• [CHALLENGE A] In the backtesting guide below, where does the calculator get its data?

• [SOURCE PASSAGE]
>>>>>

How to Backtest a Trading Strategy
Backtesting is the practice of simulating a trading rule on historical price data to estimate how it would have performed. It is the single most important step before risking real capital on a discretionary or rule-based system. A well-designed backtest answers three questions: does the edge exist?, how painful is the drawdown?, and is the return worth the risk?
This calculator runs entirely in your browser. Your symbols, parameters, and results never leave your device. Data is fetched from Yahoo Finance (21,000+ symbols covering US stocks, ETFs, ADRs, Indonesian stocks on IDX, cryptocurrencies like BTC-USD, forex pairs like EURUSD=X, and commodities).
The 10 Strategies Explained
1. SMA Crossover
Buy when the fast simple moving average crosses above the slow SMA; sell when it crosses below. A classic trend-following rule. Common choices: 20/50, 10/30, or the famous 50/200 "golden cross".
2. EMA Crossover
Same logic as SMA crossover but with exponential moving averages, which react faster to recent price changes. Often produces more signals (and more whipsaws in choppy markets).
3. RSI Mean Reversion
Buy when the Relative Strength Index drops below the oversold threshold (typically 30); sell when it rises above overbought (typically 70). Works best in range-bound markets; tends to lose money in strong trends.
4. MACD Crossover
Go long when the MACD line crosses above its signal line; exit when it crosses below. MACD combines trend (12/26 EMA difference) with momentum (9-period signal line smoothing).
5. Bollinger Bands — Mean Reversion
Buy when the price touches or breaches the lower band (2 standard deviations below the 20-day SMA); sell when it reaches the upper band. Profits from short-term extremes reverting to the mean.
6. Bollinger Bands — Breakout
Opposite of mean reversion: buy when price breaks above the upper band (strength signal), sell when it closes back inside. Works in trending regimes, fails in choppy ones.
7. Donchian Breakout
Buy when price makes a new N-day high; exit when it makes a new N-day low. Popularized by the "Turtle Traders" (Richard Dennis, 1983) with a 20/10 variant. Simple but surprisingly robust.

<<<<<

• [DATA]
>>>>>

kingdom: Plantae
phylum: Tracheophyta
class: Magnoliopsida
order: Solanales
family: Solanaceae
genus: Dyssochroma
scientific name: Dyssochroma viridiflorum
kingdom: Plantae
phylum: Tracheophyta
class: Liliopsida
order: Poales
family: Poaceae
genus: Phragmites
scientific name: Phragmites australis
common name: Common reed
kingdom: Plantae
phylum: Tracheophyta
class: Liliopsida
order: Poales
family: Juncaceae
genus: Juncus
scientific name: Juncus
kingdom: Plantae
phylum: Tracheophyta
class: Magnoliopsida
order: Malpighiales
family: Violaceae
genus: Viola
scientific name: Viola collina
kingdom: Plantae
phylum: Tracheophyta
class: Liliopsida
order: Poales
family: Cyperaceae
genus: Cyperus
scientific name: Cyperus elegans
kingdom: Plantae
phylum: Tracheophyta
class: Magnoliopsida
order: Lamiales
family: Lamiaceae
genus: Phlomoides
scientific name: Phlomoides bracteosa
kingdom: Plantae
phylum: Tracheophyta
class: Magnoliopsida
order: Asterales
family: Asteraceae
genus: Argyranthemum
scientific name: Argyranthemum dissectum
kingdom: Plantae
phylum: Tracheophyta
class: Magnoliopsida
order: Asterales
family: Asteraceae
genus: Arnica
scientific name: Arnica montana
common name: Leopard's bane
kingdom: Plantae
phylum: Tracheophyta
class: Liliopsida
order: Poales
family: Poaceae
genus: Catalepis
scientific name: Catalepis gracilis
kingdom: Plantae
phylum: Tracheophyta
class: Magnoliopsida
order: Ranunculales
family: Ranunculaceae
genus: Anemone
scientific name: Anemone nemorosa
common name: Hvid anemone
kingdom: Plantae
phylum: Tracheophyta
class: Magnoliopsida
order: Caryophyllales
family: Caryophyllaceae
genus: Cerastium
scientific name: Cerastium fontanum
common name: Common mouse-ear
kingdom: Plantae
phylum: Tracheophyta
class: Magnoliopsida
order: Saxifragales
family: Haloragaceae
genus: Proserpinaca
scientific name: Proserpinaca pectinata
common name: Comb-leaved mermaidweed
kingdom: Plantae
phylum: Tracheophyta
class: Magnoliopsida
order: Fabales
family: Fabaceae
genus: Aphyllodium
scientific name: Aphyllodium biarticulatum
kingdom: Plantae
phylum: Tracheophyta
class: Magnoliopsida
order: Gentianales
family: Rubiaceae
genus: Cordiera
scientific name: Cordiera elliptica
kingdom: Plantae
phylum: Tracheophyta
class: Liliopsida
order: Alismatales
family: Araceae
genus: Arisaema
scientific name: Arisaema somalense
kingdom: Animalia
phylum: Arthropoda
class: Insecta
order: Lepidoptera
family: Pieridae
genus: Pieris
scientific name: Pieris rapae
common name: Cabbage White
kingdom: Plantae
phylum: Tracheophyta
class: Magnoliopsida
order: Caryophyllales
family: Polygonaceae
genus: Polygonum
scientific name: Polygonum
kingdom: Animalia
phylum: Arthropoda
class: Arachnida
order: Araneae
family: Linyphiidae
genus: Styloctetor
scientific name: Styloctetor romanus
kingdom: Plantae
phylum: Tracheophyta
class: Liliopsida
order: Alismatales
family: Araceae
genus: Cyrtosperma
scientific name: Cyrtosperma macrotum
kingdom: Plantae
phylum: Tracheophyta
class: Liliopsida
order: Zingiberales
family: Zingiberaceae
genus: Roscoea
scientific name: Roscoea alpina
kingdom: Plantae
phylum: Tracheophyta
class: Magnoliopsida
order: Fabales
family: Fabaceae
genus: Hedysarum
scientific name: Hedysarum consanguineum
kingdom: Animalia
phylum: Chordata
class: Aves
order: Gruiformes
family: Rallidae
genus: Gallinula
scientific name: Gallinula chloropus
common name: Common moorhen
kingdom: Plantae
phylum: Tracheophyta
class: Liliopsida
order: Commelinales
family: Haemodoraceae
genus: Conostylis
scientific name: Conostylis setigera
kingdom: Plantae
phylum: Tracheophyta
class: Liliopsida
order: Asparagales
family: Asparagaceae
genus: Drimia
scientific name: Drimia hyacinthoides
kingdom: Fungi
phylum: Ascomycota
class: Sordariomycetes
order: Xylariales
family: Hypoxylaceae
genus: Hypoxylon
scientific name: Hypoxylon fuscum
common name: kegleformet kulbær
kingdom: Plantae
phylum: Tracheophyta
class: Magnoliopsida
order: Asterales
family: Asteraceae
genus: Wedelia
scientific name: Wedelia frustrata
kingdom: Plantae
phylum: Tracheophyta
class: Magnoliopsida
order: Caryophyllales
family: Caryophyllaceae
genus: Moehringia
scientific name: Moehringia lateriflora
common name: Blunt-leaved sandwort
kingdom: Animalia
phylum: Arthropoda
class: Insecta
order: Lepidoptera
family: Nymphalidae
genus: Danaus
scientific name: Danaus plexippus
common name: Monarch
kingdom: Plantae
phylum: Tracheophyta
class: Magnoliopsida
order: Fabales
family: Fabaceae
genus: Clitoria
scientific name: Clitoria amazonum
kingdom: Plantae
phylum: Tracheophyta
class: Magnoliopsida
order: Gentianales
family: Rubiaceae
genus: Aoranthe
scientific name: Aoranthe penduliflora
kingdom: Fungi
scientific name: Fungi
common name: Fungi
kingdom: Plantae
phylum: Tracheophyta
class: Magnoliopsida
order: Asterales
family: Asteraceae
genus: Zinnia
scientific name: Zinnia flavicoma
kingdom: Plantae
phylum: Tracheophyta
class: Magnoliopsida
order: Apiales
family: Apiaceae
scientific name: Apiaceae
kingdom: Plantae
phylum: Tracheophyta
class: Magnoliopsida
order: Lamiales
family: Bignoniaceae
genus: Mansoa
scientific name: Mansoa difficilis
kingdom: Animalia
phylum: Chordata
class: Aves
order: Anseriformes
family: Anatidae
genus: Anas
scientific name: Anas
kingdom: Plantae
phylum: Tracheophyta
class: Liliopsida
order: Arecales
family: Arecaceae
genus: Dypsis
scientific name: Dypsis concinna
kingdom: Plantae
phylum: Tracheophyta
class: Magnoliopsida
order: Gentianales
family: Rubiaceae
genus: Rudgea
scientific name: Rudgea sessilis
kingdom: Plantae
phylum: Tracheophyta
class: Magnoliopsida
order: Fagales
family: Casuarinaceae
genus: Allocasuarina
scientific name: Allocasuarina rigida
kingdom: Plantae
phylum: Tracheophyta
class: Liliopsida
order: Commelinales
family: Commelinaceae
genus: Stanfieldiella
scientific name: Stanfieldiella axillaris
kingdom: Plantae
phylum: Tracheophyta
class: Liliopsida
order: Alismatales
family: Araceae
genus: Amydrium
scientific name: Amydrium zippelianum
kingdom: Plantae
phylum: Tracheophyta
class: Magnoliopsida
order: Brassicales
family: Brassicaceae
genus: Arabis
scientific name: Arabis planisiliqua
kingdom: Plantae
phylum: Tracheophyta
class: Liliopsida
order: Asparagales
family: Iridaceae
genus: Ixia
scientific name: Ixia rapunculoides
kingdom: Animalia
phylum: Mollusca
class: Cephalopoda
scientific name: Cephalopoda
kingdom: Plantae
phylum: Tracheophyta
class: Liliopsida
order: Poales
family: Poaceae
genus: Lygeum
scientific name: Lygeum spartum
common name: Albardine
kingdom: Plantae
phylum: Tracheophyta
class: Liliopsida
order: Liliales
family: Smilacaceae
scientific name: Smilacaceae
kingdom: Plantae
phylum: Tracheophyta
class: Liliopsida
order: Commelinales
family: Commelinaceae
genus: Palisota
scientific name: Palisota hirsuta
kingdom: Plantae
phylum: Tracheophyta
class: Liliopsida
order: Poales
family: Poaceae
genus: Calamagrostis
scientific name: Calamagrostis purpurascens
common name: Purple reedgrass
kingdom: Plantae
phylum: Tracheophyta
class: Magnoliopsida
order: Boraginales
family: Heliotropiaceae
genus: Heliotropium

<<<<<

• [CHALLENGE B] Copy the stretch of the records above from the line containing "family: Linyphiidae" through the line containing "genus: Wedelia", including both of those lines.

• [CORRECT RESULT A] Yahoo Finance

• [CORRECT RESULT B]
family: Linyphiidae
genus: Styloctetor
scientific name: Styloctetor romanus
kingdom: Plantae
phylum: Tracheophyta
class: Liliopsida
order: Alismatales
family: Araceae
genus: Cyrtosperma
scientific name: Cyrtosperma macrotum
kingdom: Plantae
phylum: Tracheophyta
class: Liliopsida
order: Zingiberales
family: Zingiberaceae
genus: Roscoea
scientific name: Roscoea alpina
kingdom: Plantae
phylum: Tracheophyta
class: Magnoliopsida
order: Fabales
family: Fabaceae
genus: Hedysarum
scientific name: Hedysarum consanguineum
kingdom: Animalia
phylum: Chordata
class: Aves
order: Gruiformes
family: Rallidae
genus: Gallinula
scientific name: Gallinula chloropus
common name: Common moorhen
kingdom: Plantae
phylum: Tracheophyta
class: Liliopsida
order: Commelinales
family: Haemodoraceae
genus: Conostylis
scientific name: Conostylis setigera
kingdom: Plantae
phylum: Tracheophyta
class: Liliopsida
order: Asparagales
family: Asparagaceae
genus: Drimia
scientific name: Drimia hyacinthoides
kingdom: Fungi
phylum: Ascomycota
class: Sordariomycetes
order: Xylariales
family: Hypoxylaceae
genus: Hypoxylon
scientific name: Hypoxylon fuscum
common name: kegleformet kulbær
kingdom: Plantae
phylum: Tracheophyta
class: Magnoliopsida
order: Asterales
family: Asteraceae
genus: Wedelia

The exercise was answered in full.